Shares of JetBlue (JBLU) - Get Report took a hit Monday after the company filed a report with the Securities and Exchange Commission saying that its first-quarter and full-year 2020 guidance doesn't reflect the impact of the coronavirus on its business.
The guidance, initially issued on Jan. 23, was withdrawn due to the expected impact of the coronavirus on the travel industry.
The company said that as of Feb. 25, 87% of the company’s first-quarter revenue guidance was booked and second-quarter revenue booked totaled 22% of guidance. However, the company also reported seeing “significant deterioration” in forward bookings since late February.

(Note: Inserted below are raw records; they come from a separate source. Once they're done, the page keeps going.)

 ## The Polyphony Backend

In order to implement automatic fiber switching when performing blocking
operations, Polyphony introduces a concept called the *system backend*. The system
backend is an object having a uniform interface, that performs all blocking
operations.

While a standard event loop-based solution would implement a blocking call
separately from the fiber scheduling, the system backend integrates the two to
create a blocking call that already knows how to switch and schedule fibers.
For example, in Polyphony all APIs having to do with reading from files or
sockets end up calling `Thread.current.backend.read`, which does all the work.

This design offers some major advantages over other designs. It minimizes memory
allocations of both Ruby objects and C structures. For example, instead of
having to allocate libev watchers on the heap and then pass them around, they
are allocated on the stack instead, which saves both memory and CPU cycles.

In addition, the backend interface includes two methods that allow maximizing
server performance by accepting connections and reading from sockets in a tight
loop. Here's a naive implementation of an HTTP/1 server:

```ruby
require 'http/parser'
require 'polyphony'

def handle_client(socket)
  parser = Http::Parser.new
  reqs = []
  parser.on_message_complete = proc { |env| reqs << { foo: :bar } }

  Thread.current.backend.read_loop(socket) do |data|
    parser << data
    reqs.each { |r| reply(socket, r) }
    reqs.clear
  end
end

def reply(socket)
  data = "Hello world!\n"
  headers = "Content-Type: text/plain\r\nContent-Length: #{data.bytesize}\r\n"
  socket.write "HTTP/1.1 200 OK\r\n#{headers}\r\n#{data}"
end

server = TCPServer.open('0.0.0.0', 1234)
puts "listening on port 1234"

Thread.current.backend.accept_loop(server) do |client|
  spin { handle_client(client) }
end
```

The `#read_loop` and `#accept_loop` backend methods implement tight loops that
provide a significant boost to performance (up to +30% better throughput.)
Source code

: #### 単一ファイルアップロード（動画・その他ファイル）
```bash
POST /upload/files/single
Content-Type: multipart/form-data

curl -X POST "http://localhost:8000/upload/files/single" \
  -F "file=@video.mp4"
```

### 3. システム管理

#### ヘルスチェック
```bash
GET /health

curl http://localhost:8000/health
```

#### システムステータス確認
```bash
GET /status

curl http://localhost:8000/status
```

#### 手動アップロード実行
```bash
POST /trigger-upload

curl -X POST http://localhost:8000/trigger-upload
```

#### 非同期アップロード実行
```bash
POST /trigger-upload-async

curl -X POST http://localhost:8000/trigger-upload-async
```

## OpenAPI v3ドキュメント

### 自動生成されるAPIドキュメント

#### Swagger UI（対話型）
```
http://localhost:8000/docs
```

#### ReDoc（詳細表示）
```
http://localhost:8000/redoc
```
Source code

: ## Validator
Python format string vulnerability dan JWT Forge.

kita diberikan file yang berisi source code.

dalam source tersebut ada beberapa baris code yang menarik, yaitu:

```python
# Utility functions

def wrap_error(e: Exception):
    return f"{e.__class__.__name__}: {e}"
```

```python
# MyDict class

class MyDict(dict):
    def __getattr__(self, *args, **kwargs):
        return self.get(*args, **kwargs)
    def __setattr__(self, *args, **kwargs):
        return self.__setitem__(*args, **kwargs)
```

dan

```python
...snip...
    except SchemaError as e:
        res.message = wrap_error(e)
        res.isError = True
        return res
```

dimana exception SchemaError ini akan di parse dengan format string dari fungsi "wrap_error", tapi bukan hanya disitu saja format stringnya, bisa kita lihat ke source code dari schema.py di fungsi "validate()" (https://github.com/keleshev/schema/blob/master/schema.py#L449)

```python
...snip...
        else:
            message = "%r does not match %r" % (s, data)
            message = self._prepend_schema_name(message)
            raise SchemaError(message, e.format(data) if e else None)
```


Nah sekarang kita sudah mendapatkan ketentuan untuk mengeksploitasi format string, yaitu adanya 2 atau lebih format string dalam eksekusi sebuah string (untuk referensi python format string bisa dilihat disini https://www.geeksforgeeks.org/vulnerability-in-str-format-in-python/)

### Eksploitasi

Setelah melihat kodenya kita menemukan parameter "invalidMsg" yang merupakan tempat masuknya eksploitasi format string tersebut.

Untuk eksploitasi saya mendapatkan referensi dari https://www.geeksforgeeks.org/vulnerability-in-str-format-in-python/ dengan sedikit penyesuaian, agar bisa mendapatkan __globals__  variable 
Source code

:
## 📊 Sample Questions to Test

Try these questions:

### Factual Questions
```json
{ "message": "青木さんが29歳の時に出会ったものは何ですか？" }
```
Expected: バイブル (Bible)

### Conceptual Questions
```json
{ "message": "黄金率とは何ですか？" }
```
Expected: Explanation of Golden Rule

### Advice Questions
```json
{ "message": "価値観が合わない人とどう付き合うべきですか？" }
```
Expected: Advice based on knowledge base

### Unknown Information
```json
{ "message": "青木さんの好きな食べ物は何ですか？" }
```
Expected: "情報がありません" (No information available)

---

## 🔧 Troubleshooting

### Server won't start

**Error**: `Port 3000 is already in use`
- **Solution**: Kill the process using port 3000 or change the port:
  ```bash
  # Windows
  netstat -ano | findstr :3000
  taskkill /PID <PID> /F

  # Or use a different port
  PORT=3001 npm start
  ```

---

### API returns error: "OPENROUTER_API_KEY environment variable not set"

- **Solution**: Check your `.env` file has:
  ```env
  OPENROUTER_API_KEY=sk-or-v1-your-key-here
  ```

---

JetBlue now expects a negative impact to first-quarter revenue per average seat mile of at least six points while also noting that “trends have worsened through last week and have not yet stabilized.”
The company’s first quarter EPS guidance between $2.50 and $3 excludes the expected impact of the coronavirus and was therefore withdrawn Monday.
The airline said that it was taking near-term actions to lessen the impact of the epidemic, including adjusting schedules between March and early May, potential capacity reductions amid deteriorating demand trends, and reducing spending across the company.
The company also said that it believes it has one of the strongest balance sheets in the industry in terms of both leverage and liquidity levels.
JetBlue has $1.2 billion in unrestricted cash and an undrawn committed credit revolver of $550 million.
JetBlue shares were falling 3.8% to $13.36 in trading Monday.